Help to find the bottleneck in foreman-task / remote execution

aruzicka · November 10, 2023, 12:36pm

tl;dr: You’re right that preparation of the job on Foreman’s side is strictly sequential. There are batches of up to 100 hosts, the batches are processed sequentially and even the hosts inside the batches are processed sequentially. From what you wrote, this is probably the bottleneck you’re looking for, but probably also something you cannot remove, unless you can somehow boost single core/single process/single thread performance.

Why four separate foreman instances?

Well, that is somewhat expected. There is an overhead associated with running jobs through foreman. For every single host in the job, it needs to verify all the necessary permissions, render the template, roll a number of per-host executions into a batch and dispatch the batch to the proxy. On my machine, id itself finishes in 0.02 seconds, but if you consider all the other things that need to happen, you get more into the seconds range per host.

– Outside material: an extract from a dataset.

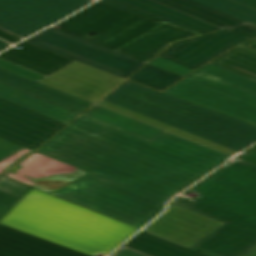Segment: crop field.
I'll return each instance as SVG.
<instances>
[{"label":"crop field","instance_id":"crop-field-31","mask_svg":"<svg viewBox=\"0 0 256 256\" xmlns=\"http://www.w3.org/2000/svg\"><path fill=\"white\" fill-rule=\"evenodd\" d=\"M0 129L43 145L49 138L27 131L0 120Z\"/></svg>","mask_w":256,"mask_h":256},{"label":"crop field","instance_id":"crop-field-37","mask_svg":"<svg viewBox=\"0 0 256 256\" xmlns=\"http://www.w3.org/2000/svg\"><path fill=\"white\" fill-rule=\"evenodd\" d=\"M0 138L8 140L10 142H13L15 144L21 145L27 149H30L32 151L39 148L41 145L33 143L31 141L25 140L23 138H20L18 136L12 135L10 133H7L5 131L0 130Z\"/></svg>","mask_w":256,"mask_h":256},{"label":"crop field","instance_id":"crop-field-50","mask_svg":"<svg viewBox=\"0 0 256 256\" xmlns=\"http://www.w3.org/2000/svg\"><path fill=\"white\" fill-rule=\"evenodd\" d=\"M0 178H1V176H0Z\"/></svg>","mask_w":256,"mask_h":256},{"label":"crop field","instance_id":"crop-field-27","mask_svg":"<svg viewBox=\"0 0 256 256\" xmlns=\"http://www.w3.org/2000/svg\"><path fill=\"white\" fill-rule=\"evenodd\" d=\"M197 73L256 95L255 81L223 70L211 64L203 67Z\"/></svg>","mask_w":256,"mask_h":256},{"label":"crop field","instance_id":"crop-field-21","mask_svg":"<svg viewBox=\"0 0 256 256\" xmlns=\"http://www.w3.org/2000/svg\"><path fill=\"white\" fill-rule=\"evenodd\" d=\"M84 116L113 126L120 130L126 131L128 133L134 134L149 141L153 140L154 138L165 132L163 130L131 119L119 113L100 107L98 105H96L86 114H84Z\"/></svg>","mask_w":256,"mask_h":256},{"label":"crop field","instance_id":"crop-field-49","mask_svg":"<svg viewBox=\"0 0 256 256\" xmlns=\"http://www.w3.org/2000/svg\"><path fill=\"white\" fill-rule=\"evenodd\" d=\"M102 35H100V36H98V37H96V38H94L93 40H95V39H97V38H99V37H101ZM87 37V36H86ZM89 38V37H88Z\"/></svg>","mask_w":256,"mask_h":256},{"label":"crop field","instance_id":"crop-field-28","mask_svg":"<svg viewBox=\"0 0 256 256\" xmlns=\"http://www.w3.org/2000/svg\"><path fill=\"white\" fill-rule=\"evenodd\" d=\"M0 97L38 112L42 115L46 114L56 106L2 83H0Z\"/></svg>","mask_w":256,"mask_h":256},{"label":"crop field","instance_id":"crop-field-48","mask_svg":"<svg viewBox=\"0 0 256 256\" xmlns=\"http://www.w3.org/2000/svg\"><path fill=\"white\" fill-rule=\"evenodd\" d=\"M5 216V214L0 213V221L2 220V218Z\"/></svg>","mask_w":256,"mask_h":256},{"label":"crop field","instance_id":"crop-field-26","mask_svg":"<svg viewBox=\"0 0 256 256\" xmlns=\"http://www.w3.org/2000/svg\"><path fill=\"white\" fill-rule=\"evenodd\" d=\"M98 105L106 107V108L111 109L113 111L119 112V113L124 114L126 116L132 117V118L137 119L139 121H142L144 123L150 124V125L155 126L157 128L163 129L165 131H169V132L174 133L176 135L182 136L184 138H187V139L192 140L194 142L200 143L202 145H205V146L210 147L212 149H215L217 151L223 152V153L228 154L230 156L237 153L235 151L229 150V149L224 148L222 146H219L217 144L211 143V142L206 141L204 139L198 138V137L193 136L191 134H188L186 132L180 131V130L175 129L173 127L167 126V125L162 124L160 122H157L155 120H152V119H149L147 117L141 116L139 114L133 113L131 111L122 109L120 107L114 106V105L106 103L104 101L100 102Z\"/></svg>","mask_w":256,"mask_h":256},{"label":"crop field","instance_id":"crop-field-18","mask_svg":"<svg viewBox=\"0 0 256 256\" xmlns=\"http://www.w3.org/2000/svg\"><path fill=\"white\" fill-rule=\"evenodd\" d=\"M0 82L81 114L93 103L0 68Z\"/></svg>","mask_w":256,"mask_h":256},{"label":"crop field","instance_id":"crop-field-39","mask_svg":"<svg viewBox=\"0 0 256 256\" xmlns=\"http://www.w3.org/2000/svg\"><path fill=\"white\" fill-rule=\"evenodd\" d=\"M22 149L24 148L21 146L0 139V161L12 156L13 154L21 151Z\"/></svg>","mask_w":256,"mask_h":256},{"label":"crop field","instance_id":"crop-field-42","mask_svg":"<svg viewBox=\"0 0 256 256\" xmlns=\"http://www.w3.org/2000/svg\"><path fill=\"white\" fill-rule=\"evenodd\" d=\"M238 159H241L243 161L256 165V148L246 152L245 154L240 156Z\"/></svg>","mask_w":256,"mask_h":256},{"label":"crop field","instance_id":"crop-field-14","mask_svg":"<svg viewBox=\"0 0 256 256\" xmlns=\"http://www.w3.org/2000/svg\"><path fill=\"white\" fill-rule=\"evenodd\" d=\"M164 93L256 126V107L188 82L183 81Z\"/></svg>","mask_w":256,"mask_h":256},{"label":"crop field","instance_id":"crop-field-29","mask_svg":"<svg viewBox=\"0 0 256 256\" xmlns=\"http://www.w3.org/2000/svg\"><path fill=\"white\" fill-rule=\"evenodd\" d=\"M185 81H188L190 83L199 85L201 87L210 89L212 91L221 93L223 95H226L234 99L256 106V96L248 94L241 90L235 89L228 85L222 84L220 82L211 80L209 78L203 77L197 73L188 77Z\"/></svg>","mask_w":256,"mask_h":256},{"label":"crop field","instance_id":"crop-field-45","mask_svg":"<svg viewBox=\"0 0 256 256\" xmlns=\"http://www.w3.org/2000/svg\"><path fill=\"white\" fill-rule=\"evenodd\" d=\"M241 47L256 52V40L253 41V42H250V43H248V44H246V45H243V46H241Z\"/></svg>","mask_w":256,"mask_h":256},{"label":"crop field","instance_id":"crop-field-47","mask_svg":"<svg viewBox=\"0 0 256 256\" xmlns=\"http://www.w3.org/2000/svg\"><path fill=\"white\" fill-rule=\"evenodd\" d=\"M246 256H256V249L253 250L251 253H249V254L246 255Z\"/></svg>","mask_w":256,"mask_h":256},{"label":"crop field","instance_id":"crop-field-7","mask_svg":"<svg viewBox=\"0 0 256 256\" xmlns=\"http://www.w3.org/2000/svg\"><path fill=\"white\" fill-rule=\"evenodd\" d=\"M26 41L124 79L145 64L54 28Z\"/></svg>","mask_w":256,"mask_h":256},{"label":"crop field","instance_id":"crop-field-41","mask_svg":"<svg viewBox=\"0 0 256 256\" xmlns=\"http://www.w3.org/2000/svg\"><path fill=\"white\" fill-rule=\"evenodd\" d=\"M114 256H150V255H147L145 253L139 252L137 250H134L128 247H124Z\"/></svg>","mask_w":256,"mask_h":256},{"label":"crop field","instance_id":"crop-field-6","mask_svg":"<svg viewBox=\"0 0 256 256\" xmlns=\"http://www.w3.org/2000/svg\"><path fill=\"white\" fill-rule=\"evenodd\" d=\"M163 23L98 1L54 28L116 51ZM93 31L104 36L84 37Z\"/></svg>","mask_w":256,"mask_h":256},{"label":"crop field","instance_id":"crop-field-34","mask_svg":"<svg viewBox=\"0 0 256 256\" xmlns=\"http://www.w3.org/2000/svg\"><path fill=\"white\" fill-rule=\"evenodd\" d=\"M45 116L50 117L54 120H57L59 122H62L64 124L68 125L76 117H78L79 114L57 106L53 110L48 112Z\"/></svg>","mask_w":256,"mask_h":256},{"label":"crop field","instance_id":"crop-field-4","mask_svg":"<svg viewBox=\"0 0 256 256\" xmlns=\"http://www.w3.org/2000/svg\"><path fill=\"white\" fill-rule=\"evenodd\" d=\"M52 195L141 229L165 205L91 174Z\"/></svg>","mask_w":256,"mask_h":256},{"label":"crop field","instance_id":"crop-field-46","mask_svg":"<svg viewBox=\"0 0 256 256\" xmlns=\"http://www.w3.org/2000/svg\"><path fill=\"white\" fill-rule=\"evenodd\" d=\"M10 46L8 43H5L3 41L0 40V51L6 47Z\"/></svg>","mask_w":256,"mask_h":256},{"label":"crop field","instance_id":"crop-field-23","mask_svg":"<svg viewBox=\"0 0 256 256\" xmlns=\"http://www.w3.org/2000/svg\"><path fill=\"white\" fill-rule=\"evenodd\" d=\"M125 246L153 256H205L145 232L141 233Z\"/></svg>","mask_w":256,"mask_h":256},{"label":"crop field","instance_id":"crop-field-36","mask_svg":"<svg viewBox=\"0 0 256 256\" xmlns=\"http://www.w3.org/2000/svg\"><path fill=\"white\" fill-rule=\"evenodd\" d=\"M27 189L28 187L8 179L3 178L0 180V190L6 191L18 197L22 196Z\"/></svg>","mask_w":256,"mask_h":256},{"label":"crop field","instance_id":"crop-field-17","mask_svg":"<svg viewBox=\"0 0 256 256\" xmlns=\"http://www.w3.org/2000/svg\"><path fill=\"white\" fill-rule=\"evenodd\" d=\"M197 36L201 35L165 23L117 52L147 63L173 42Z\"/></svg>","mask_w":256,"mask_h":256},{"label":"crop field","instance_id":"crop-field-44","mask_svg":"<svg viewBox=\"0 0 256 256\" xmlns=\"http://www.w3.org/2000/svg\"><path fill=\"white\" fill-rule=\"evenodd\" d=\"M0 38L4 39L12 44L20 40V39L14 37L12 35H9L3 31H0Z\"/></svg>","mask_w":256,"mask_h":256},{"label":"crop field","instance_id":"crop-field-2","mask_svg":"<svg viewBox=\"0 0 256 256\" xmlns=\"http://www.w3.org/2000/svg\"><path fill=\"white\" fill-rule=\"evenodd\" d=\"M0 224L90 256L109 255L139 231L34 188Z\"/></svg>","mask_w":256,"mask_h":256},{"label":"crop field","instance_id":"crop-field-32","mask_svg":"<svg viewBox=\"0 0 256 256\" xmlns=\"http://www.w3.org/2000/svg\"><path fill=\"white\" fill-rule=\"evenodd\" d=\"M150 64L165 69L167 71L179 74L181 76H188L190 73L193 72V70H190L188 68L182 67L180 65H177L175 63L169 62L167 60L161 59L159 57L155 58Z\"/></svg>","mask_w":256,"mask_h":256},{"label":"crop field","instance_id":"crop-field-10","mask_svg":"<svg viewBox=\"0 0 256 256\" xmlns=\"http://www.w3.org/2000/svg\"><path fill=\"white\" fill-rule=\"evenodd\" d=\"M89 173L36 152L6 177L51 194Z\"/></svg>","mask_w":256,"mask_h":256},{"label":"crop field","instance_id":"crop-field-13","mask_svg":"<svg viewBox=\"0 0 256 256\" xmlns=\"http://www.w3.org/2000/svg\"><path fill=\"white\" fill-rule=\"evenodd\" d=\"M245 40L224 30L175 43L159 57L195 70Z\"/></svg>","mask_w":256,"mask_h":256},{"label":"crop field","instance_id":"crop-field-15","mask_svg":"<svg viewBox=\"0 0 256 256\" xmlns=\"http://www.w3.org/2000/svg\"><path fill=\"white\" fill-rule=\"evenodd\" d=\"M204 35L223 30L152 0H100Z\"/></svg>","mask_w":256,"mask_h":256},{"label":"crop field","instance_id":"crop-field-19","mask_svg":"<svg viewBox=\"0 0 256 256\" xmlns=\"http://www.w3.org/2000/svg\"><path fill=\"white\" fill-rule=\"evenodd\" d=\"M18 46L21 48L17 50L16 46L1 54L0 58L46 76L74 62L26 41Z\"/></svg>","mask_w":256,"mask_h":256},{"label":"crop field","instance_id":"crop-field-22","mask_svg":"<svg viewBox=\"0 0 256 256\" xmlns=\"http://www.w3.org/2000/svg\"><path fill=\"white\" fill-rule=\"evenodd\" d=\"M159 3L165 4L189 15L207 21L211 24L219 26L223 29L247 24L233 17L215 11L211 8L193 2L191 0H154Z\"/></svg>","mask_w":256,"mask_h":256},{"label":"crop field","instance_id":"crop-field-24","mask_svg":"<svg viewBox=\"0 0 256 256\" xmlns=\"http://www.w3.org/2000/svg\"><path fill=\"white\" fill-rule=\"evenodd\" d=\"M211 64L256 81V55L239 47Z\"/></svg>","mask_w":256,"mask_h":256},{"label":"crop field","instance_id":"crop-field-40","mask_svg":"<svg viewBox=\"0 0 256 256\" xmlns=\"http://www.w3.org/2000/svg\"><path fill=\"white\" fill-rule=\"evenodd\" d=\"M228 31L233 32L235 34H238V35H240L242 37H245L247 39H251V38L256 37V26H254L252 24H248V25L228 29Z\"/></svg>","mask_w":256,"mask_h":256},{"label":"crop field","instance_id":"crop-field-1","mask_svg":"<svg viewBox=\"0 0 256 256\" xmlns=\"http://www.w3.org/2000/svg\"><path fill=\"white\" fill-rule=\"evenodd\" d=\"M37 152L164 204L231 158L169 132L149 142L84 116Z\"/></svg>","mask_w":256,"mask_h":256},{"label":"crop field","instance_id":"crop-field-12","mask_svg":"<svg viewBox=\"0 0 256 256\" xmlns=\"http://www.w3.org/2000/svg\"><path fill=\"white\" fill-rule=\"evenodd\" d=\"M170 206V211L145 232L188 248L222 224L172 204Z\"/></svg>","mask_w":256,"mask_h":256},{"label":"crop field","instance_id":"crop-field-11","mask_svg":"<svg viewBox=\"0 0 256 256\" xmlns=\"http://www.w3.org/2000/svg\"><path fill=\"white\" fill-rule=\"evenodd\" d=\"M123 81L75 62L48 76L41 83L95 103Z\"/></svg>","mask_w":256,"mask_h":256},{"label":"crop field","instance_id":"crop-field-33","mask_svg":"<svg viewBox=\"0 0 256 256\" xmlns=\"http://www.w3.org/2000/svg\"><path fill=\"white\" fill-rule=\"evenodd\" d=\"M0 67L7 69L9 71L15 72L17 74H20L22 76H25L27 78H30L32 80H35L37 82L44 79L46 76L38 74L36 72H33L31 70L25 69L23 67H20L18 65L12 64L10 62H7L5 60L0 59Z\"/></svg>","mask_w":256,"mask_h":256},{"label":"crop field","instance_id":"crop-field-5","mask_svg":"<svg viewBox=\"0 0 256 256\" xmlns=\"http://www.w3.org/2000/svg\"><path fill=\"white\" fill-rule=\"evenodd\" d=\"M191 191L193 201L252 222L242 230L256 235V166L235 159Z\"/></svg>","mask_w":256,"mask_h":256},{"label":"crop field","instance_id":"crop-field-9","mask_svg":"<svg viewBox=\"0 0 256 256\" xmlns=\"http://www.w3.org/2000/svg\"><path fill=\"white\" fill-rule=\"evenodd\" d=\"M172 204L224 223L190 248L210 256H245L256 248V236L240 230L250 222L182 197Z\"/></svg>","mask_w":256,"mask_h":256},{"label":"crop field","instance_id":"crop-field-20","mask_svg":"<svg viewBox=\"0 0 256 256\" xmlns=\"http://www.w3.org/2000/svg\"><path fill=\"white\" fill-rule=\"evenodd\" d=\"M0 119L51 138L66 125L0 98Z\"/></svg>","mask_w":256,"mask_h":256},{"label":"crop field","instance_id":"crop-field-38","mask_svg":"<svg viewBox=\"0 0 256 256\" xmlns=\"http://www.w3.org/2000/svg\"><path fill=\"white\" fill-rule=\"evenodd\" d=\"M20 200V198L0 191V212L7 214Z\"/></svg>","mask_w":256,"mask_h":256},{"label":"crop field","instance_id":"crop-field-35","mask_svg":"<svg viewBox=\"0 0 256 256\" xmlns=\"http://www.w3.org/2000/svg\"><path fill=\"white\" fill-rule=\"evenodd\" d=\"M30 153H32V151L25 149L13 155L12 157L0 162V175L3 176L7 171H9L11 168L17 165L21 160H23Z\"/></svg>","mask_w":256,"mask_h":256},{"label":"crop field","instance_id":"crop-field-8","mask_svg":"<svg viewBox=\"0 0 256 256\" xmlns=\"http://www.w3.org/2000/svg\"><path fill=\"white\" fill-rule=\"evenodd\" d=\"M93 0H0V30L20 39Z\"/></svg>","mask_w":256,"mask_h":256},{"label":"crop field","instance_id":"crop-field-3","mask_svg":"<svg viewBox=\"0 0 256 256\" xmlns=\"http://www.w3.org/2000/svg\"><path fill=\"white\" fill-rule=\"evenodd\" d=\"M104 101L237 152L256 142V127L129 81Z\"/></svg>","mask_w":256,"mask_h":256},{"label":"crop field","instance_id":"crop-field-30","mask_svg":"<svg viewBox=\"0 0 256 256\" xmlns=\"http://www.w3.org/2000/svg\"><path fill=\"white\" fill-rule=\"evenodd\" d=\"M220 12L256 25V11L228 0H194Z\"/></svg>","mask_w":256,"mask_h":256},{"label":"crop field","instance_id":"crop-field-16","mask_svg":"<svg viewBox=\"0 0 256 256\" xmlns=\"http://www.w3.org/2000/svg\"><path fill=\"white\" fill-rule=\"evenodd\" d=\"M0 256H87L0 225Z\"/></svg>","mask_w":256,"mask_h":256},{"label":"crop field","instance_id":"crop-field-43","mask_svg":"<svg viewBox=\"0 0 256 256\" xmlns=\"http://www.w3.org/2000/svg\"><path fill=\"white\" fill-rule=\"evenodd\" d=\"M231 1L256 10V0H231Z\"/></svg>","mask_w":256,"mask_h":256},{"label":"crop field","instance_id":"crop-field-25","mask_svg":"<svg viewBox=\"0 0 256 256\" xmlns=\"http://www.w3.org/2000/svg\"><path fill=\"white\" fill-rule=\"evenodd\" d=\"M182 79L183 77L181 76L156 68L150 64L129 78V80L138 82L160 92Z\"/></svg>","mask_w":256,"mask_h":256}]
</instances>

Correct. To reduce the number of requests that need to be exchanged between Foreman and proxy, the nodes as you call them get prepared in batches and then each batch gets sent to the proxy in a single request. That however doesn’t mean that the batch needs to completely finish on the remote end before the next one can start.

Yes, they flip to running once they start being prepared and sit in that state until they are completely done. A larger part of sitting in running state will most likely be just waiting for the batch to be finalized so that it can be sent over to the proxy and actually executed.

Overall this feels like you’re seeing this because it finishes on the remote end so fast. If you run something that takes a long time to actually execute, you should start seeing these piling up.

If what I wrote in the tl;dr above holds, then no, not really. There are things that can be done if the other parts become the bottleneck, but not for this.

In theory you could watch https://$foreman_fqdn/foreman_tasks/sidekiq . If you see queues not being processed in time, then that is something that could be addressed.

In theory Dynflow should be able to send its own metrics to a statsd sink, but I don’t recall it being properly documented anywhere.

Just out of curiosity, could you go to the details of the job, click “Job Task” in the upper right corner, in there “Dynflow console”, in there click both the boxes under the run tab a post the data from it here?

And a similar thing from first and 99th host in the job? For both of those, click the hostname in the table below, there should be a “Task” (or something along the lines of that) button, then dynflow console and screenshot the details of that?

You can redact it as much as you want, the only thing that would be interesting to see would be information about counts and times.